Dr. Liaqat M. Qaiser: WHERE IS MY COUNTRY GOING?
January 30, 2011
A crippling fear still rules the general atmosphere of Pakistan after the assassination of Salmaan Taseer, the 66 years old Governor of the most populated province of Punjab on the 4th of January 2011.
The murderer was Mr. Mumtaz Qadri who was a policeman of Elite force whose duty was to protect the Governor but he instead shot 26 bullets at him and killed him in the capital city of Islamabad in the broad day light in a crowded area of a marketplace. None of the other police force present shot a single fire at the murderer. After his arrest at the spot, Mr. Mumtaz Qadri proudly confessed that he has killed the one who insulted the prophet of Islam and who had called the blasphemy law of Pakistan a “black law”. The governor never actually spoke the blasphemous words against the prophet; he only spoke against the already controversial law which is called the blasphemy law in Pakistan. Controversial because often the law is used to settle personal disputes, specially the minorities of the country and particularly the Christians who are among the poorest in the country.

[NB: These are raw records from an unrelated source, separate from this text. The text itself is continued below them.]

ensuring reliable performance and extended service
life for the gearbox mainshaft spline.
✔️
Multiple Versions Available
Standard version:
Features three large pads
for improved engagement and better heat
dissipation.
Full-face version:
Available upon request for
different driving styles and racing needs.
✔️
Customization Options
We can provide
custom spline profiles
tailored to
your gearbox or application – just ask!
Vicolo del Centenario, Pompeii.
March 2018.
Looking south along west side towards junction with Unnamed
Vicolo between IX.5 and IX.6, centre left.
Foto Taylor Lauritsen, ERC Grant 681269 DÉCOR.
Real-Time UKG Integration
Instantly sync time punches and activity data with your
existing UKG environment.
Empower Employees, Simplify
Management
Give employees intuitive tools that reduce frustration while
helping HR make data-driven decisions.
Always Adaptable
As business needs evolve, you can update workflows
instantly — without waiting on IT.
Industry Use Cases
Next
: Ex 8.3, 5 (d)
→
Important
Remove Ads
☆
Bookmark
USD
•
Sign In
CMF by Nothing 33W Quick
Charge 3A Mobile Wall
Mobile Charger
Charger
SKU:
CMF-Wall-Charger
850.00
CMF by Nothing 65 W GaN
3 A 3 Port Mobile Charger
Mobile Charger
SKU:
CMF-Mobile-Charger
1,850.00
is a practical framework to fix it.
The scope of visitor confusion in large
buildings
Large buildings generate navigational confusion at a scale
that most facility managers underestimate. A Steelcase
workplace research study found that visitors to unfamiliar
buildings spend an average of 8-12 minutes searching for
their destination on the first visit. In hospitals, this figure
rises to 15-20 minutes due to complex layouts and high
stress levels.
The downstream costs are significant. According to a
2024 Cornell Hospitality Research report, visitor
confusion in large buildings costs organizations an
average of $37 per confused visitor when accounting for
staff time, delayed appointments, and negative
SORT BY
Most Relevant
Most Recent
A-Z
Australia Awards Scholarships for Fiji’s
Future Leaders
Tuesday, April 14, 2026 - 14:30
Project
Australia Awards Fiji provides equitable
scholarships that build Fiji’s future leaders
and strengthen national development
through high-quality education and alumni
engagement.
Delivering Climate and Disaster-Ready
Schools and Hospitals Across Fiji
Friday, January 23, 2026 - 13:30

Asia Bibi, a Christian woman’s case is in hand. The Muslim neighboring women had a quarrel with Asia in 2009 and later with the help of the local Muslim priest accused her of saying blasphemous words against the prophet. Asia was first beaten by the neighbors and later called the police who arrested her and registered a case under blasphemy law called 295 C. The judge gave Asia the death sentence. Governor Salmaan Taseer went out to visit Asia Bibi in prison cell and defended this helpless poor woman of the minority community of Pakistan. He also called upon the political forces to repeal the law because it is being misused by the people to suppress the minorities and therefore is discriminatory. Salmaan Taseer had always been a bold voice to speak for the Pakistani minorities. He was an honest, transparent and patriotic politician of Pakistan and a very successful businessman and always a strong defense of the defenseless. The defense of Asia Bibi cost him his life.
However, it was not Salmaan Taseer who was declared a hero but the murderer. When Mr. Mumtaz Qadri was brought in the court the huge joyful enthusiastic crowd was throwing rose petals on him. Hundreds of lawyers volunteered to defend the murderer free of cost. Thousands were kissing his hands. Other thousands, addressing the authorities, were shouting to free Mr. Mumtaz Qadri. Several large banners were hung overnight in the cities of Pakistan that saluted the greatness of the assassin in reference to his love for Islam. The religious political leaders led large rallies to support Mr. Qadri. The media of Pakistan was very careful in its reporting the sad incident. Mr. Mumtaz Qadri became the hero of Pakistan overnight.
This kind of national intimidating atmosphere has made the Christian minorities of Pakistan even more insecure, quieter and more helpless. There is a question mark on their future and they are struggling with their Christian identity in Pakistan.
On the other hand, the freedom loving, democratic and tolerance promoting individuals in general are also under tremendous pressure at the moment. Peaceful people who love Pakistan are asking in their hearts if we are not heading toward the death of dialogue and difference of opinion which is so very important for a progressive and prosperous society. Are we on our way to become another “Afghanistan”? Where is my country going?